- Pitcher
- Born: August 25, 1990 (age 35) Cincinnati, Ohio, U.S.
- Batted: LeftThrew: Left

MLB debut
- July 31, 2015, for the Atlanta Braves

Last MLB appearance
- July 30, 2016, for the Atlanta Braves

MLB statistics
- Win–loss record: 0–3
- Earned run average: 5.06
- Strikeouts: 23
- Stats at Baseball Reference

Teams
- Atlanta Braves (2015–2016);

= Matt Marksberry =

American baseball player (born 1990)

Matthew Gates Marksberry (born August 25, 1990) is an American former professional baseball pitcher. He played in Major League Baseball (MLB) for the Atlanta Braves in 2015 and 2016.

==Early life==
Marksberry was born in Cincinnati, Ohio, on August 25, 1990, to father Bob and mother Sandra. He attended Glen Este High School.

==Career==
===Atlanta Braves===
Marksberry played college baseball at Campbell University. He was drafted by the Atlanta Braves in the 15th round of the 2013 Major League Baseball draft.

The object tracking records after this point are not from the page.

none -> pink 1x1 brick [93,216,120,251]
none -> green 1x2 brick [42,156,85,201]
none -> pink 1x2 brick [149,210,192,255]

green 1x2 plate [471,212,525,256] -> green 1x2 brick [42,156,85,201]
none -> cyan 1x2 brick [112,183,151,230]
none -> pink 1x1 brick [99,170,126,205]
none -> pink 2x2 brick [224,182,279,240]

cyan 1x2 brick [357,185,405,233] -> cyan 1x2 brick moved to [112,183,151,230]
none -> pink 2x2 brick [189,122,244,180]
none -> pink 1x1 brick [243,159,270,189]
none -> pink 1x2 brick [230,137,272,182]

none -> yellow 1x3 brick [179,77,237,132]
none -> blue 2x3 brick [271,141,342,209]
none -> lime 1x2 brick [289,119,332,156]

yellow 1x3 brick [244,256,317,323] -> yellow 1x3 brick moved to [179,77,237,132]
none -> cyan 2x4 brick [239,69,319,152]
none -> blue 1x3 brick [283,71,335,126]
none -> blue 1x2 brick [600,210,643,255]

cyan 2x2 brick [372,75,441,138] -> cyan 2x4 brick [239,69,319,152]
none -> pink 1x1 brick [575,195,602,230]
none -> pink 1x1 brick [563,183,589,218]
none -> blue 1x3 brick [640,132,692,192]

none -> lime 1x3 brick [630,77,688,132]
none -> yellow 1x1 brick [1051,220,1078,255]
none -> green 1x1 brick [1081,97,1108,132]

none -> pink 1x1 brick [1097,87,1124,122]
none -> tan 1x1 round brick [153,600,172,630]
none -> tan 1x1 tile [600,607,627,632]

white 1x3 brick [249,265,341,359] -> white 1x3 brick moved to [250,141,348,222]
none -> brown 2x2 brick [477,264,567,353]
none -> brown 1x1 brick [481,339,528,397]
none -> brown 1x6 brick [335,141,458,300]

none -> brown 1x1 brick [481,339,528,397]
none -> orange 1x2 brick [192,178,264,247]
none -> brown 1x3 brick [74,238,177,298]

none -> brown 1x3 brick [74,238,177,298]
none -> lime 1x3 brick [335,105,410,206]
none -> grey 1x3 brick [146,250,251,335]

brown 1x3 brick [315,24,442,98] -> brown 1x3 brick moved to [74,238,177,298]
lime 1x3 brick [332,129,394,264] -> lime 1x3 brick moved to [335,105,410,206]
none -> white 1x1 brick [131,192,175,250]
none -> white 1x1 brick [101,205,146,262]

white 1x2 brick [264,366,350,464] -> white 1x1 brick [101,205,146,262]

He started the 2015 season with the Single-A Carolina Mudcats and was later promoted to the Triple-A Gwinnett Braves, without having played at the Double-A level. After eleven games with Gwinnett, Marksberry was called up to the majors for the first time on July 30, 2015, and made his MLB debut the next day, pitching 1 1/3 innings.

Marksberry was invited to spring training in 2016, but did not make Opening Day roster. He was sent to the Double-A Mississippi Braves to start the season, and recalled on April 23. He made an appearance against the New York Mets, then was optioned to Gwinnett after the game. Marksberry was next recalled on June 25, and spent four days in the major leagues. On July 28, Marksberry was recalled for the third time during the 2016 season. He was placed on the 15-day disabled list on July 31, and moved to the 60-day disabled list in September, ending his season. Marksberry was released in March 2017.

===Québec Capitales===
On August 2, 2017, Marksberry signed with the Somerset Patriots of the Atlantic League. He was released on August 6, without appearing in a game.

On August 17, 2017, Marksberry signed with the Québec Capitales of the Can-Am League. In six appearances for Québec, Marksberry logged a 1–1 record and 4.15 ERA with eight strikeouts across 4 1/3 innings pitched.

===Lancaster Barnstormers===
On February 7, 2018, Marksberry was traded from to the Lancaster Barnstormers of the Atlantic League of Professional Baseball. In 45 appearances for Lancaster, he posted a 2–2 record and 1.82 ERA with 47 strikeouts across 39 2/3 innings of relief. Marksberry became a free agent following the season.

On January 4, 2019, Marksberry signed a minor league contract with the Arizona Diamondbacks that included an invitation to spring training. He was released prior to the start of the season on March 14.

On March 20, 2019, Marksberry re-signed with the Lancaster. In 54 appearances for the Barnstormers, he registered a 4–4 record and 5.69 ERA with 64 strikeouts and one save across 55 1/3 innings pitched. Marksberry became a free agent following the season.

===Sydney Blue Sox===
Marksberry signed with the Sydney Blue Sox of the Australian Baseball League for the 2019/20 season.

On March 5, 2020, Marksberry signed with the Sioux City Explorers of the American Association of Independent Professional Baseball. However, the team was not selected by the league to compete in the condensed 2020 season due to the COVID-19 pandemic. Marksberry was not chosen by another team in the dispersal draft, and therefore became a free agent.

==Personal life==
After the 2016 season, Marksberry reported having stomach pains. He underwent a colonoscopy, had a seizure, and suffered a collapsed lung during the procedure. He was placed in a medically induced coma.